Between 1494 and 1502, the Scuola Grande di San Giovanni Evangelista, one of the wealthiest and most powerful confraternities in Venice, commissioned some of the city’s most respected painters of that period to create nine works of art depicting the Miracles of the Holy Cross. Each of the commissioned pieces represented one of the stories about miraculous events performed by the relic. Miracle of the True Cross at the Rialto Bridge was painted around 1494. By then, Carpaccio’s black gondoliers would not have been the only sub-Saharan Africans in Venice. The Portuguese had begun their voyages to West Africa in 1440 and were returning with cargoes of enslaved Africans. Those ships that docked in Venice would unload human beings to be sold in slave markets across Italy and throughout Europe. Many were bought by Venetian families and became domestic servants. Some of the enslaved Africans would also serve as household gondoliers, the equivalent of coachmen in other cities.

And if you, O poet, tell a story with your pen, the painter with his brush can tell it more easily, with simpler completeness.

This is Leonardo da Vinci, reaching through the centuries to remind us that paintings may capture a moment more completely, and more sharply than the written word. Perhaps he was right in this case. The written records of African lives in early Venice are scarce. It is difficult to determine who was Venetian and who was a non-Venetian resident simply by looking at how people were listed in official documents. Some records of manumissions and sales, as well as court records and deeds offer us fragments of information about the lives of sub-Saharan Africans who were a vital part of Venetian society. A very few have been pulled out of oblivion and we know them by their names: Bartolomeo, Cristoforo, Zanetto, Giorgio, Marco, Maria, Zuan, ser Giovanni, Rosa, Andrea, Paladino. But nearly everything else about them has been lost. All we have are those brief glimpses in paintings: a human life attached like an afterthought to a miraculous event.

Now tell me, Leonardo da Vinci also says, which is the nearer to the actual man; the name of man or the image of the man? The name of man differs in different countries, but his form is never changed but by death.

Carpaccio’s painting captures the stories intersecting on one day in Venice, all those ordinary and extraordinary events that leave one man healed and two others rowing calmly towards their destinations. It is a visual record that opens a window to a larger question about Venetian life and hints at what historians are now beginning to uncover: that there has been a population of black Africans in Venice since at least the mid-14th century. That a portion of them, perhaps even a very visible number, were gondoliers. That they were often enslaved, but that some earned their freedom or were set free in the wills and deeds of those who owned them. That they married and had children, and those children were born in Venice and found their own ways into Venetian, Italian, and European life. Carpaccio says it without using any words: Africans were here, and they have been here for a long, long time.

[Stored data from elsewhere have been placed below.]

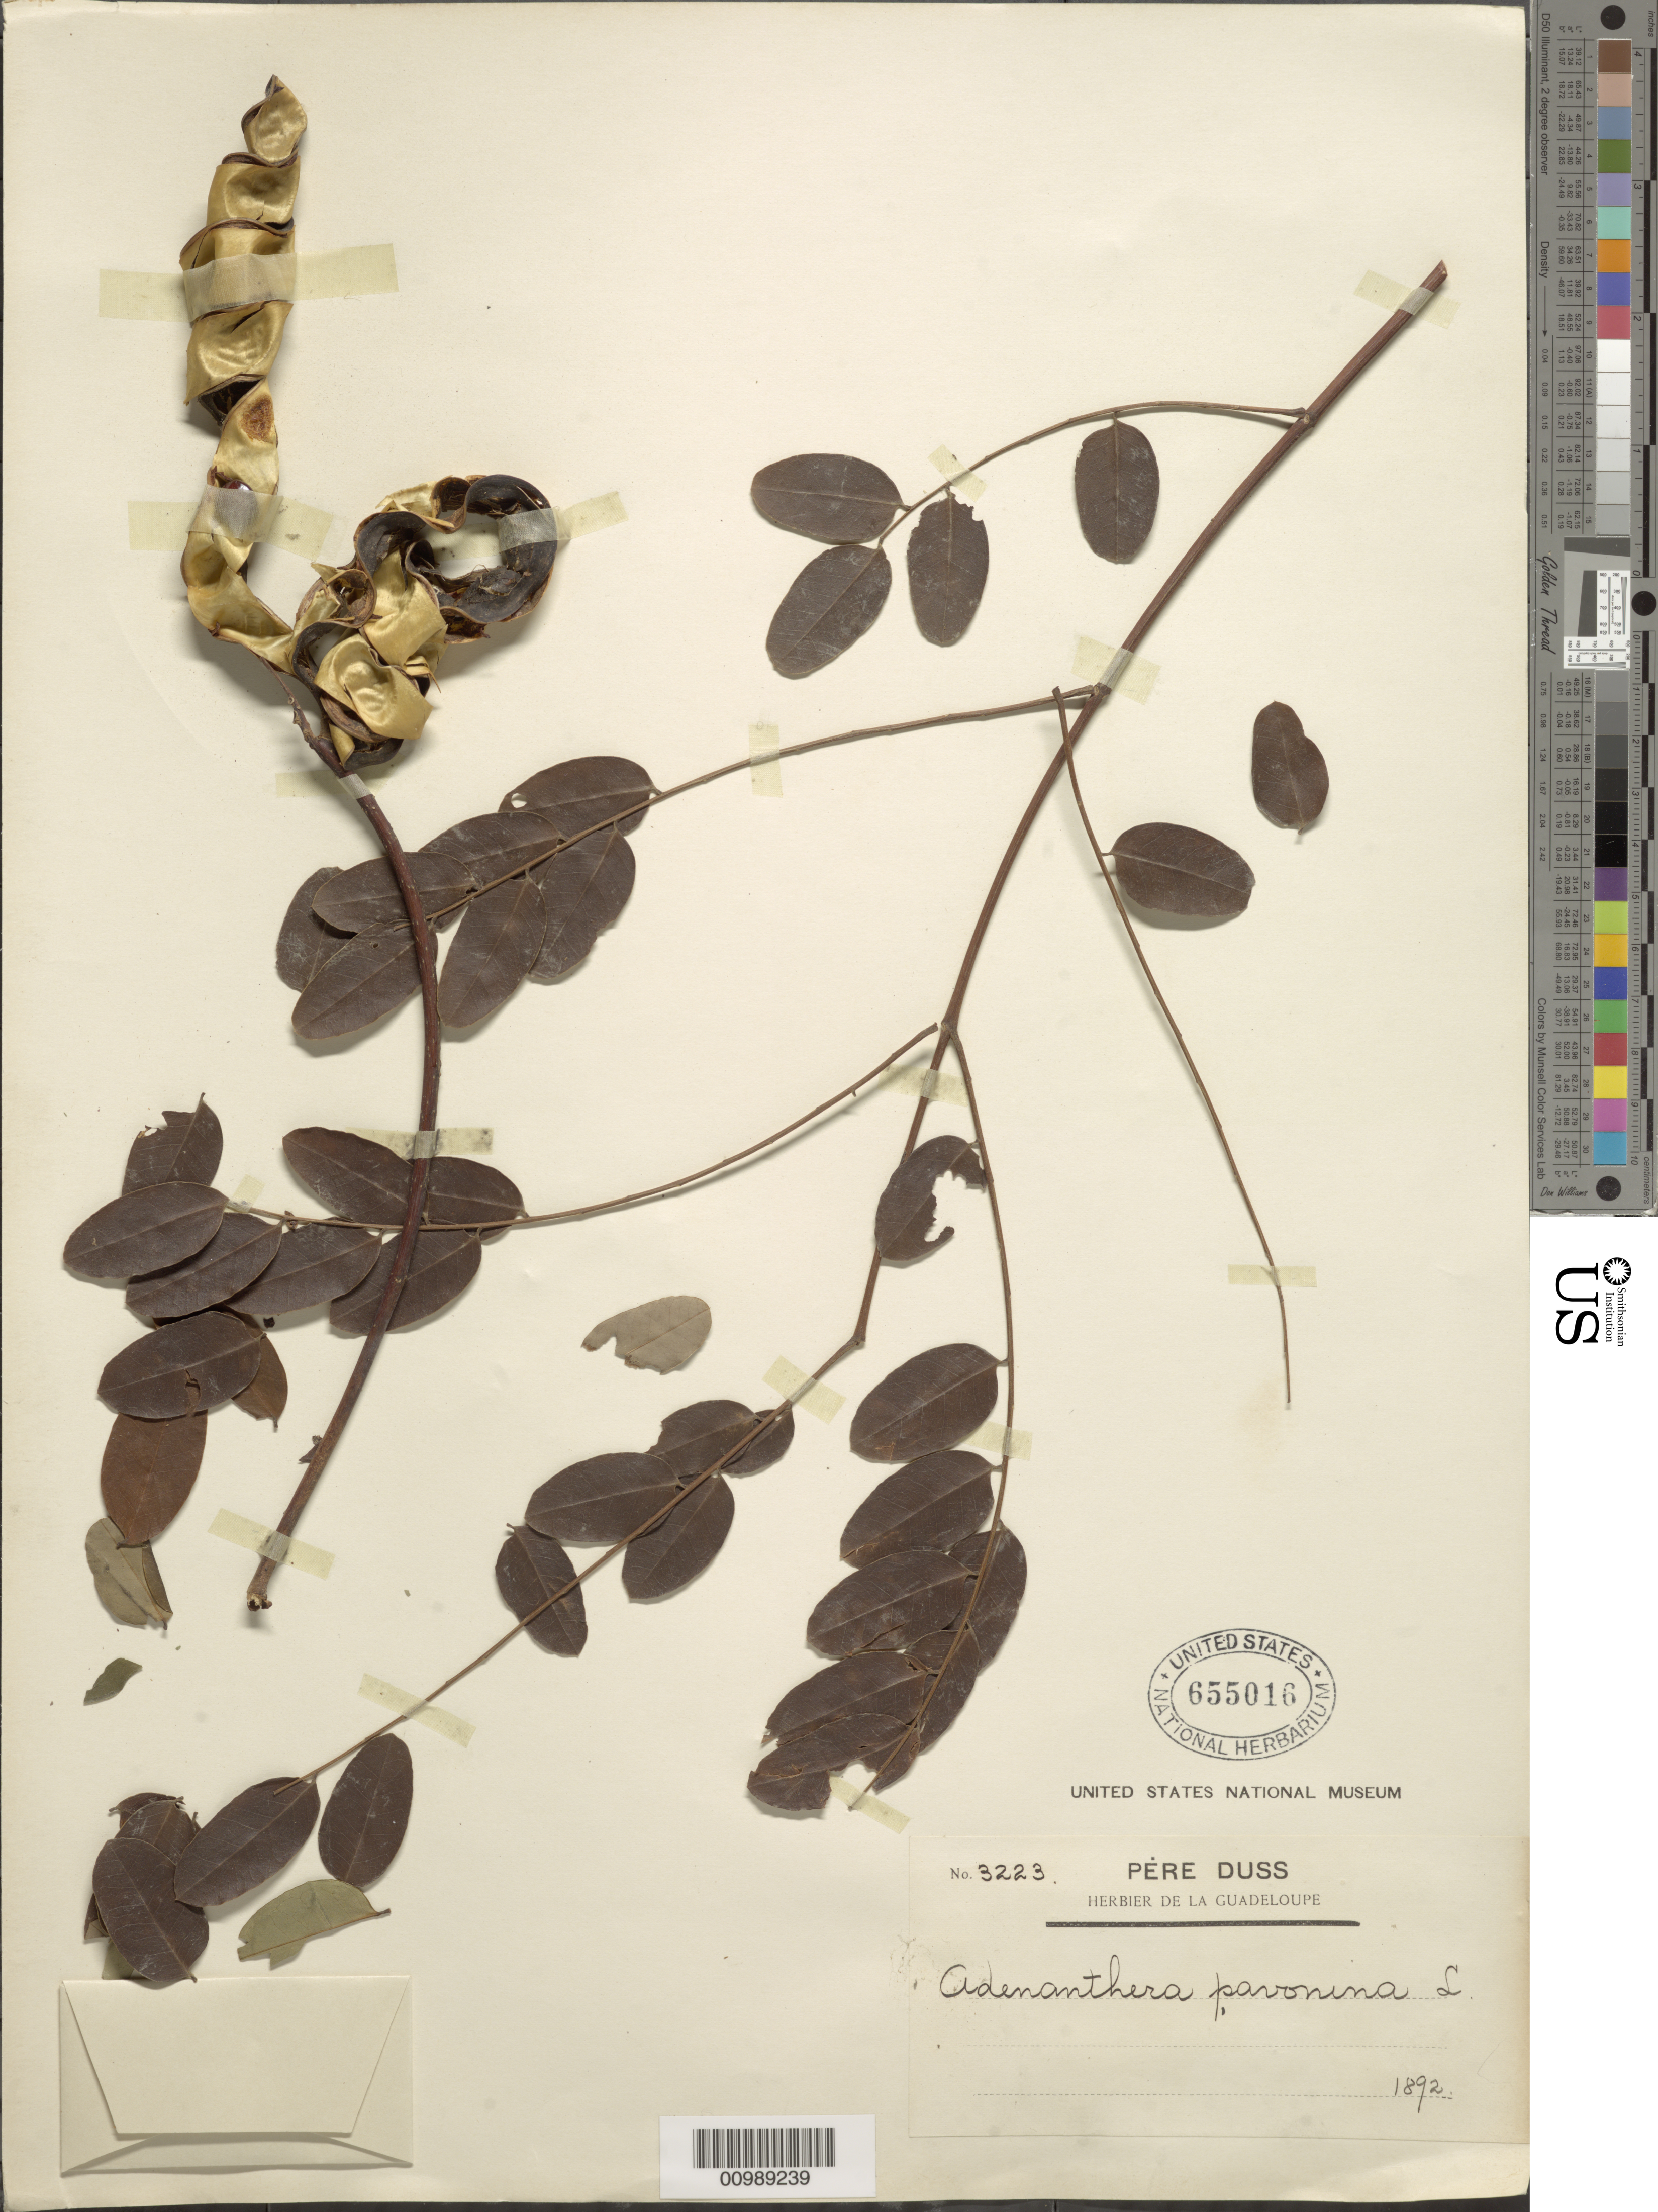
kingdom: Plantae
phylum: Tracheophyta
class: Magnoliopsida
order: Fabales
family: Fabaceae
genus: Adenanthera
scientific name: Adenanthera pavonina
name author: L.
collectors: Père Duss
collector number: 830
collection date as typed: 1880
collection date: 1880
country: Martinique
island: Martinique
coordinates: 0 N, 0 E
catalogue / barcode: US 655016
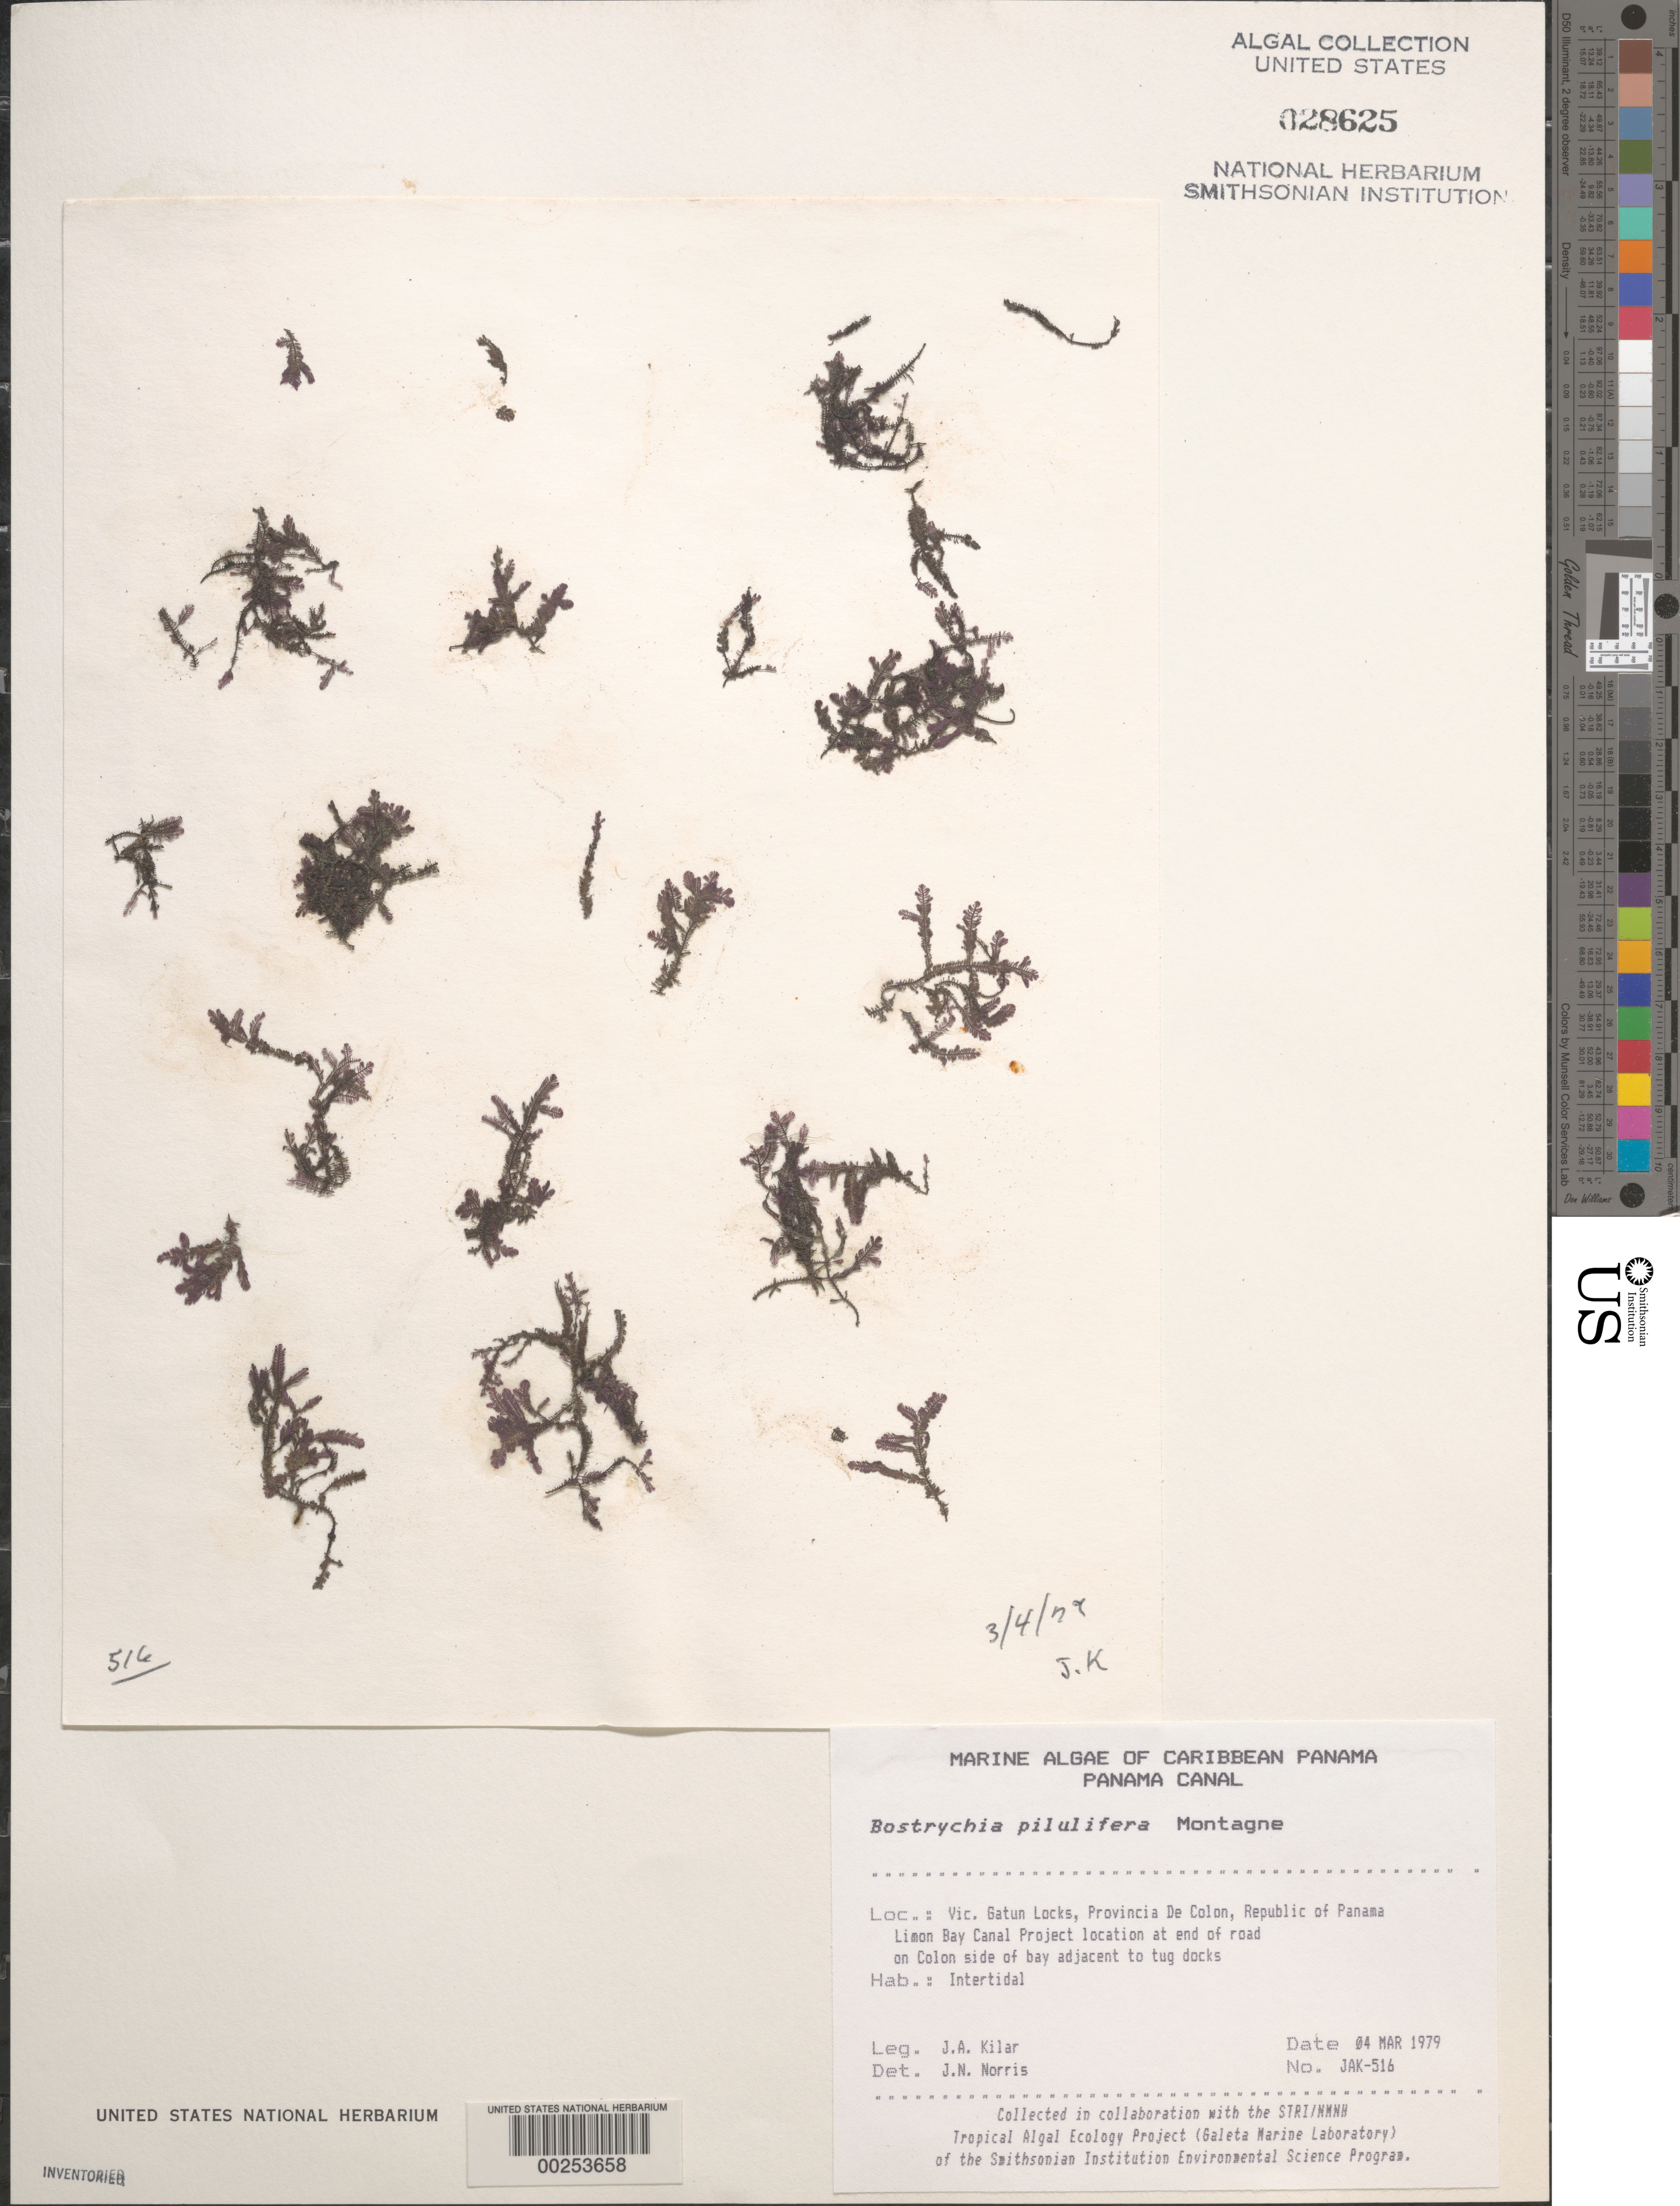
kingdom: Plantae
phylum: Rhodophyta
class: Florideophyceae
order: Ceramiales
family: Rhodomelaceae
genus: Bostrychia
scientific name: Bostrychia pilulifera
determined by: Norris, James N.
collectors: J. A. Kilar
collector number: JAK-516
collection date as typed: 04 Mar 1979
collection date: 1979-03-04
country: Panama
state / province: Colón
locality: Gatun Locks area, Limon Bay Canal Project, Panama Canal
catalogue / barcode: US 28625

But there is more in this special Sala of the Gallerie dell’Accademia. Turn to Gentile Bellini’s Miracle of the True Cross at the Bridge of S. Lorenzo. Bellini’s work, glowing with a soft light, sits like a silent witness and companion to that lively, chaotic day depicted by Carpaccio. In Bellini’s painting, made six years after Carpaccio’s, the relic of the true cross has fallen into the waters and several of the faithful try to get the relic out. It does not sink, and this miraculous fact brings many of the spectators to their knees, stunned and prayerful. The action is plain for us to see. Our eyes can follow the unfolding drama almost in sequence: from front and center to the left, then along same path the procession was taking over the bridge to the bottom of the steps. Then it is simple to just follow the trail of shimmering white robes to make a leap into the boat where a white-clad priest stands with folded hands, staring at the floating relic.

We can go almost full circle without noticing the black man standing on a ledge to the far right. Set so far apart from the circular momentum of the action, he is invisible. But there he is, nearly naked, a dark-skinned figure staring reluctantly at the water with what looks like a maid behind him. She is the one who is staring at us, a hand jutting out over the ledge where she stands, perhaps to stop the African’s jump or to push him in. Bellini offers a less romantic suggestion of what life might have been like for Africans in Venice. Where Carpaccio’s gondoliers are dressed in finery and elegant clothing, the near-nakedness of Bellini’s diver is stark, a hard slap against any inclination to romanticize the life of a sub-Saharan African during that time. This man is far from the action, isolated and an outsider: marginal.

It would be easy to dismiss this man, and those black gondoliers, and the entire black population of early Venice as an unnatural, un-Venetian element of Italian society. But what is a miracle? It is an event that cannot be explained by natural or scientific laws, certainly. But it is also an extraordinary event. It is also an outstanding example of something, something such as a man taken forcibly from his home, rowing across a canal or stepping on a ledge, always moving through the day without ever forgetting his desire and his right to be free.